In April, the 2010 Youngstown State University graduate competed in the Clash on the Coast strongman contest in Hilton Head, S.C.
Sunday, ESPN2 will show the Clash on the Coast finals, beginning at 11 a.m.
The co-owner of Team BSS Training & Fitness, Shumaker, a member of the Boardman High School Class of 2000, finished fourth in a field that featured 32 of the world’s best under 105-kilogram athletes.
“I’m extremely proud of my performance and pleased that I was able to go head-to-head with the world’s best strongman competitors,” Shumaker said. “It was an experience I’ll never forget and I want to thank my wife, Brandy, and daughter, Alice, for their inspiration, motivation and support.”
Shumaker said this is his third national strongman competition. The first two were the Official Strongman Games where he finished 7th in 2018 in Raleigh, N.C., and 6th in 2019 at Daytona Beach, Fla.
Shumaker said he's mostly "excited" about seeing the competition and probably will watch with a few close friends.
"Part of me doesn't want to watch it because I don't want to hear the commentators talking about me," Shumaker said, laughing. "At the same time, I'm curious. I want to see how the production was done."
In April, Shumaker survived a qualifying process to become one of 11 finalists for the Clash on the Coast title. Over three days, Shumaker battled top-flight competitors in these tests of strength:
- Log/Block/Inch Dumbbell for Reps;
- Duck Walk/Farmer’s Carry;
- Sandbag Carry and Chain Drag;
- Keg Toss;
- Axle Squat;
- Odd Object Loading Medley;
- Max Axle Press;
- Fingal’s Fingers;
- Frame Carry (using a car);
- Car Deadlift;
- Trump Stone for Reps Car carry.
The competition was livestreamed so about half of the members of Shumaker's gym were watching on a projection screen. They texted support and encouragement.
"That was cool – every day they got together for a watch party," Shumaker said.
Daughter Alice, 7, was his cheerleader at the competition.
"It makes you push a little harder because you want to make her proud," he said.
Cameras were everywhere but Shumaker said he was so focused on what he was trying to accomplish "that I had no idea. My daughter was there the whole time and she was literally the only thing I heard.

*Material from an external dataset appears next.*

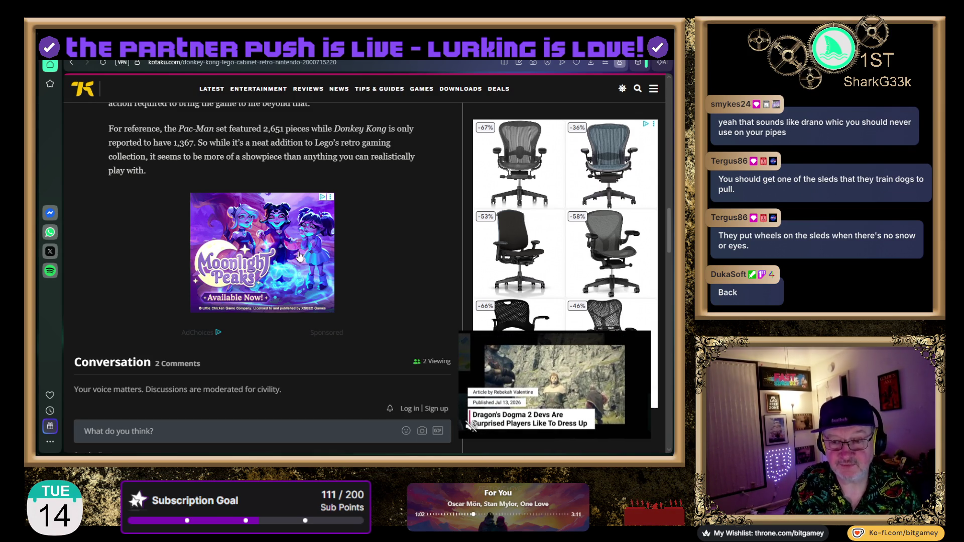
# Go down to the article's two-comment Conversation and expand the first reader comment with See more.
pyautogui.scroll(-3, 121, 221)
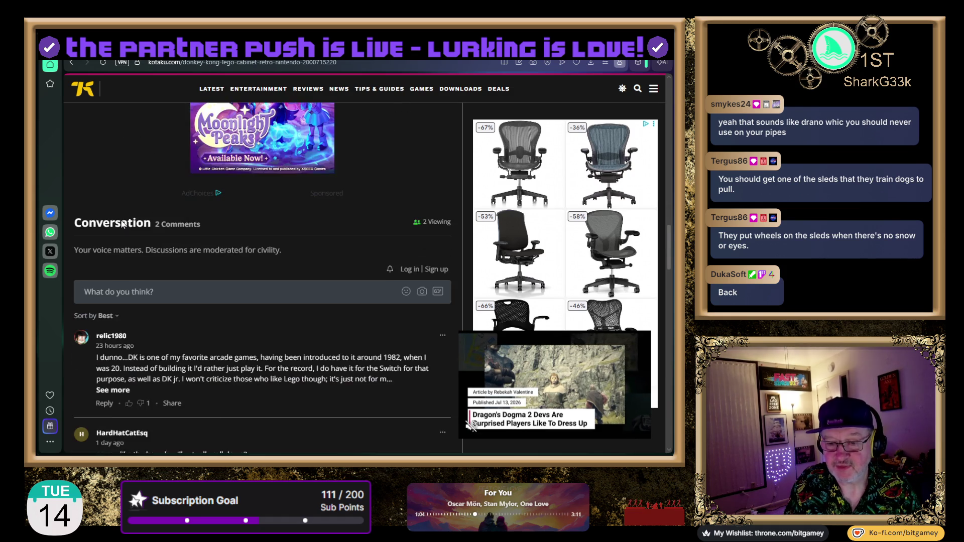
pyautogui.scroll(-2, 119, 219)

"But then as soon as you are done and you are out of that zone, everything hits you, there are cameras in your face," Shumaker said. "You try not to stumble around and look weird."
He's looking forward to watching the loading medley and car deadlift events.
"The loading medley, we actually did on the sand at the beach," he said. "We had to carry a handful of objects and load them up on a pedestal. It was really tough, something I had never done before — running and carrying 300-pound objects in the sand."
His favorite event was the car deadlift where he crushed the competition.
"It's extraordinarily heavy," Shumaker said. "The first guy got zero reps and then I went and got 11."
Only two others scored at least two reps.
"So that was kinda fun," he said, adding that Frame Carry was not.
"We were strapped into a car with a harness and we had to carry this car — sort of like 'The Flintstones,' basically," Shumaker said. "It was crushing.
"I was so happy when the time was up and to be out of that thing and be done."
Believe it or not, Shumaker did not compete for the Spartans in any sport.
"I started weight-training when I was 14," Shumaker said. "In hindsight, I wish I would have [played a varsity sport]."
Low self-esteem was a factor. What he liked about weight-training was "control."
He said: "The harder I worked, I saw the benefits. If I worked really hard, I came out stronger and I'd look a little bit better."
Shumaker specializes in functional training, iron sports training and competition coaching as well as overall strength gain.